▶ _Exercise goal_
Continue the review of the Razer Hyperflux mouse and mat from its last sentence.

The Firefly Hyperflux mouse mat has a reversible insert with either a hard or cloth mat surface, a non-slip rubber base and of course Razer Chroma RGB lighting again around the edge.
Both the mouse and mat are Synapse 3 enabled, which is currently in beta. Alert for those who are on a Mac, Synapse 3 is (at time of writing) available on PC only.

Razer Hyperflux – In Use

Razer has been doing some good work to make its devices productivity tools as well as gaming ones. Programmable buttons and profiles do a decent job of giving you nice functionality from a desktop perspective and the ability to bind commonly used windows functions and apps to given buttons is useful. I’m still not a huge fan of the Synapse interface for controlling colours, macros and shortcuts but its rate of improvement over the years has grown at a faster pace than competing offerings and I’m finally getting starting to get familiar with it. It’s helpful that the wife is also now a Chroma expert (she loves her RGB despite not really being a gamer) and plays with it on her Razer Blade Stealth regularly.

So in general desktop navigation, it’s a great normal mouse. A couple of bindings later and I have copy, paste shortcuts, synchronised colour shifts with the Razer Nommo Chroma speakers and quick launch buttons for notepad and paint. As is usual, the crazy levels of DPI are just way too extreme for desktop navigation and I dial down the sensitivity to 1800.

The Hyperflux Mamba and Firefly…

It’s here that one of my initial concerns with the Razer Hyperflux can start to be examined. I tend to make small mouse movements and regularly lift my mouse to reposition it. Will the Mamba lose power and/or connection while being lifted? Thankfully it doesn’t and lifting it off the pad for a few seconds produces no drop in connection. It behaves, for all intents and purposes like a wired mouse, just without the wire. Away from the home, the Mamba can of course be used as a wired mouse (the cable which plugs into the Firefly also connects to the mouse if needed).

The Hyperflux Firefly mat is a decently sized piece, measuring in at 355mm wide by 282.5mm tall.

The Razer Hyperflux is of course designed for gaming. A new profile later with some keybindings entered, DPI sensitivity increased and I’m ready to play. I’ve never actually used a Mamba before and it’s actually a lovely mouse. I prefer it to the Naga Trinity I reviewed recently as it just feels better in the hand and more suited to my fingertip grip style. Rubber side grips do the job nicely and there is no obtrusive area for resting a third or fourth finger, just sleek grip pads and nice buttons.

▶ _Raw records_
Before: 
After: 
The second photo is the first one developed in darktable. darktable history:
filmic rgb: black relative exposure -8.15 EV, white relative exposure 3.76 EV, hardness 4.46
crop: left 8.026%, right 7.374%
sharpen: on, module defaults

==

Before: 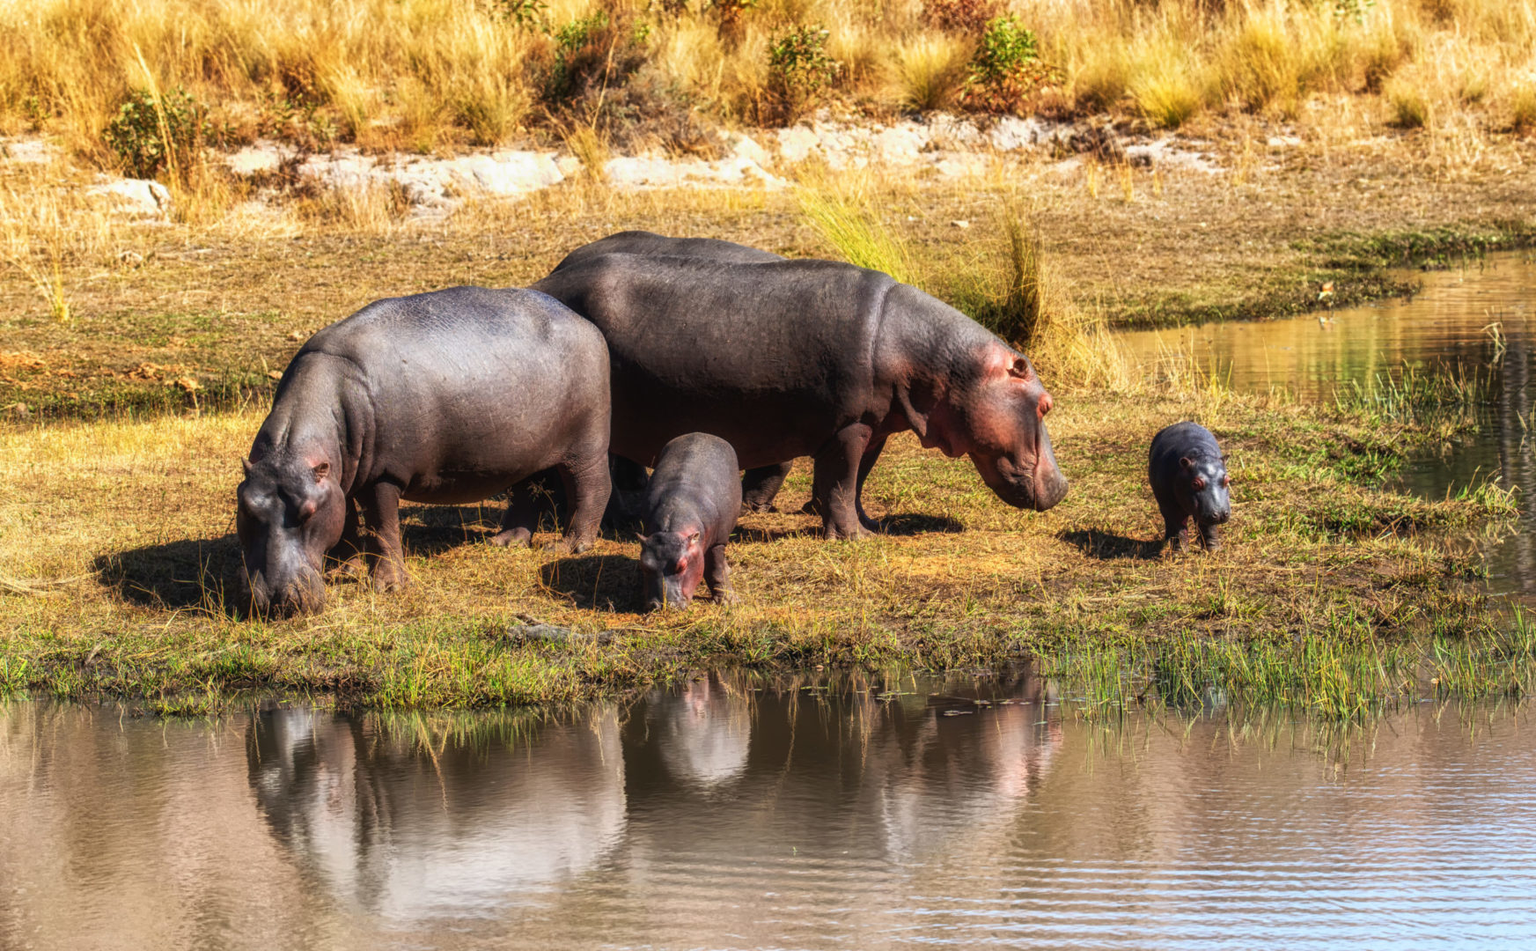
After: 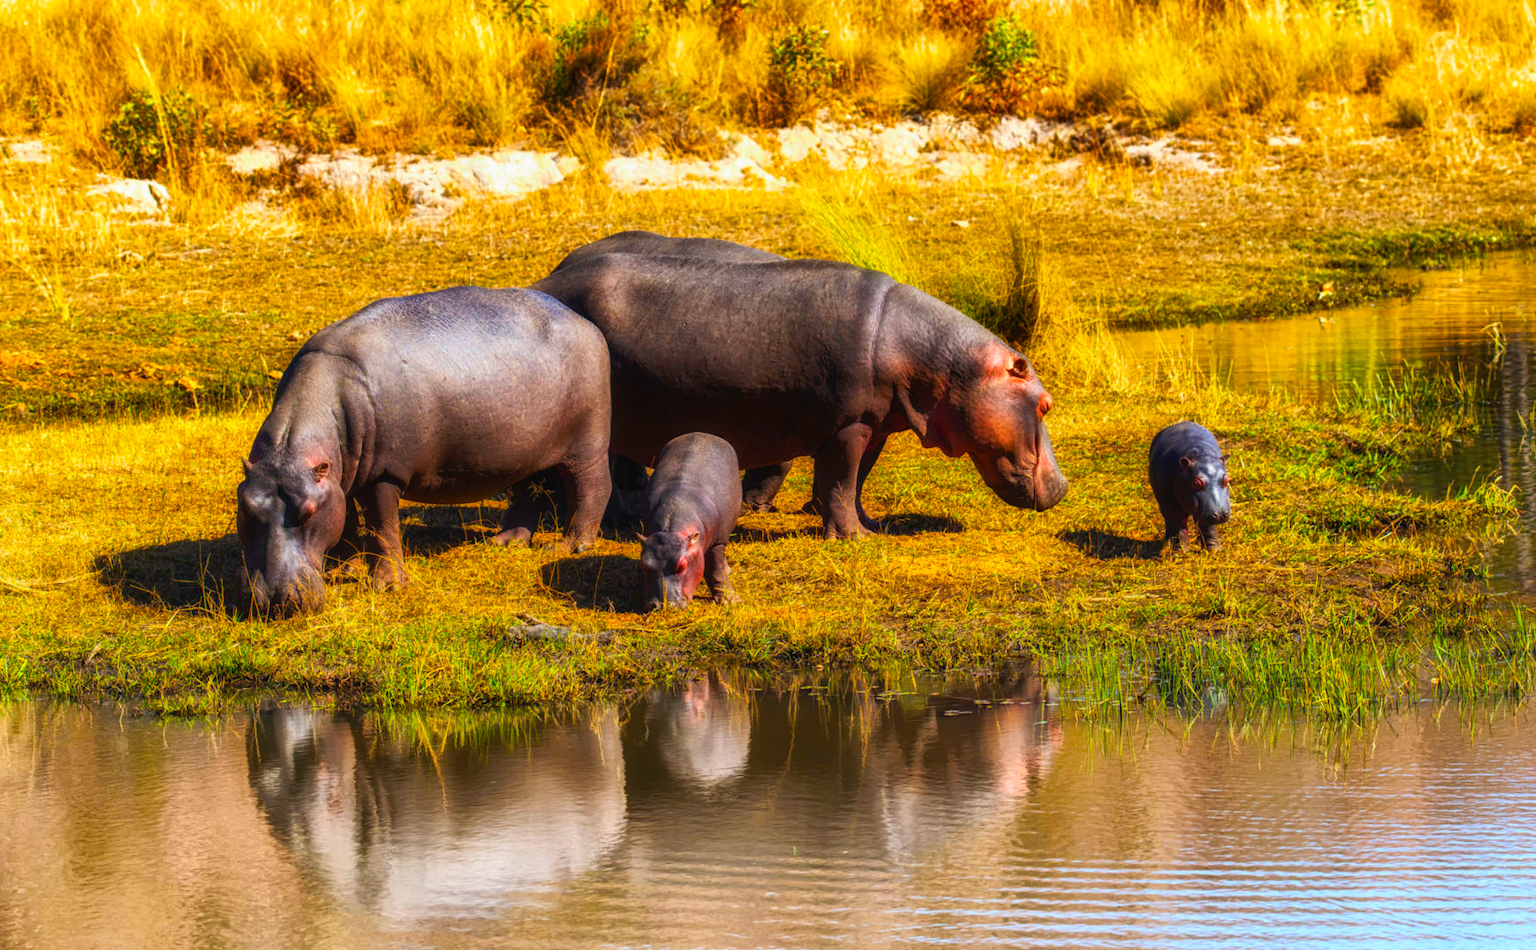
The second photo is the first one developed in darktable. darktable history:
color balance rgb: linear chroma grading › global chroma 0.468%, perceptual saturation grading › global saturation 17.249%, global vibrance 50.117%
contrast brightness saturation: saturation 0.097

▶ _Exercise response_
Gaming response is of course excellent and the buttons are decently sized and sufficiently distinguishable under finger/thumb that mishits are a non-event. As with most Razer mice I’ve tried, the scroll wheel still feels a bit too tactile at its interval points, but the side rocking of the scroll wheel is perfectly weighted where it often isn’t on other mice. Activations need intent, but you don’t need to strain to push the wheel sideways in either direction.

Wrapping Up

This is a great setup. I love the feel of the Hyperflux Mamba, the weight in hand feels excellent and it suits my grip nicely. The Hyperflux Firefly is also a solid product although do make sure you have space on your desk if you regularly use other peripherals (like a joystick or throttle).

No, there isn’t a force lightning edition, it’s just a promo shot…

In the time I’ve spent with it, I’ve become quite enamoured with the Hyperflux. That much said, this is an expensive way to get away from batteries and cables. The Hyperflux Mamba and Firefly come in together at a somewhat eye-watering $250/£250/€280.

While it’s not necessarily crazy money where gaming mice are concerned, (a wireless Mamba is £145 while the non-wireless Firefly mat is another £60), these are still expensive devices. Razer isn’t a cheap brand, but it does have a following and despite claims of poor quality from commenters, I’ve had numerous Razer devices for several years now with no quality issues. Whether £250 for a mouse and mat represents value for money is a question only you can answer. Personally, my feeling is it’s not cheap, but it’s a premium product and should probably be priced as such. For the great feel in hand, excellent customisation ability via the much improved Synapse 3 and the innovative wireless power transmission getting rid of both cables and batteries without costing significantly more than the normal versions, it bags itself a recommended.

8

Performance9

Value7

Design & Aesthetics8

Features8

Pros

  • Excellent feeling in hand
  • No batteries!
  • No cables!
  • 16,000 DPI
  • Ease of customisation with Synapse 3

Cons

  • Still expensive for a mouse.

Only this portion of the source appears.